Document segment:

=== Begin Enclosure ===

Skip to content

Mintd: A Lightweight Data Product Framework for Research Labs

mintd helps social science researchers build reproducible, governed data products and research projects. It handles the lifecycle from creation to catalog so you can focus on the research.

The Data Product Lifecycle

Create --> Build --> Validate --> Push --> Catalog --> Reuse
  • Create a data product or research project with mintd create
  • Build reproducible pipelines (ingest, clean, validate) with DVC
  • Validate metadata and configuration with mintd check
  • Push data to S3-compatible cloud storage with mintd data push
  • Catalog your work in the Data Product Catalog with mintd registry register
  • Reuse data products as tracked dependencies with mintd data import

Why use mintd?

Built for Research Reproducibility

mintd automatically initializes version control for both your code (Git) and your data (DVC). Every data product has a versioned pipeline, a machine-readable schema, and governance metadata -- ensuring your results can be audited and replicated.

Data Products as First-Class Citizens

A data product is a versioned, validated, governed dataset with clear ownership. mintd scaffolds the pipeline (ingest -> clean -> validate), generates a Frictionless Table Schema, and tracks who produces and consumes each product.

Multi-Tool Compatibility

Whether you prefer Stata, R, or Python, mintd has you covered. It generates language-specific templates and utilities, including native Stata commands and automated logging, so your workflow stays consistent across tools.

=== End Enclosure ===

Task statement: Print the passage of the mintd overview between "Data Products as First-Class" and "consistent across tools.", inclusive. The lines that come next have no connection to the text above.

Provided data:
=== Begin Enclosure ===

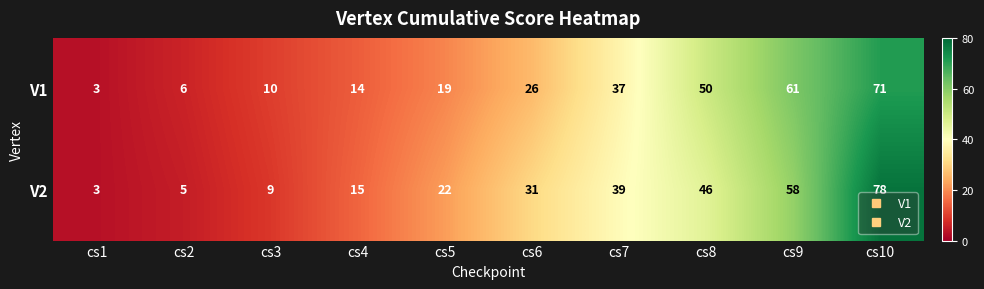

Which series has the largest total across all categories?

V2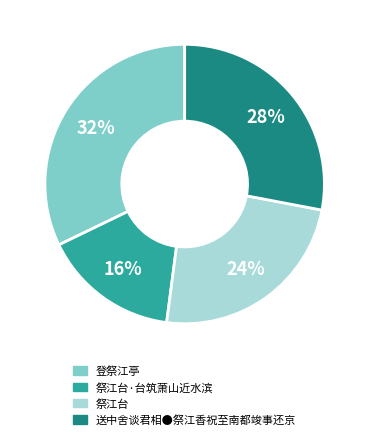

Is there a majority slice in this chart?

No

=== End Enclosure ===

Problem solution:
Data Products as First-Class Citizens

A data product is a versioned, validated, governed dataset with clear ownership. mintd scaffolds the pipeline (ingest -> clean -> validate), generates a Frictionless Table Schema, and tracks who produces and consumes each product.

Multi-Tool Compatibility

Whether you prefer Stata, R, or Python, mintd has you covered. It generates language-specific templates and utilities, including native Stata commands and automated logging, so your workflow stays consistent across tools.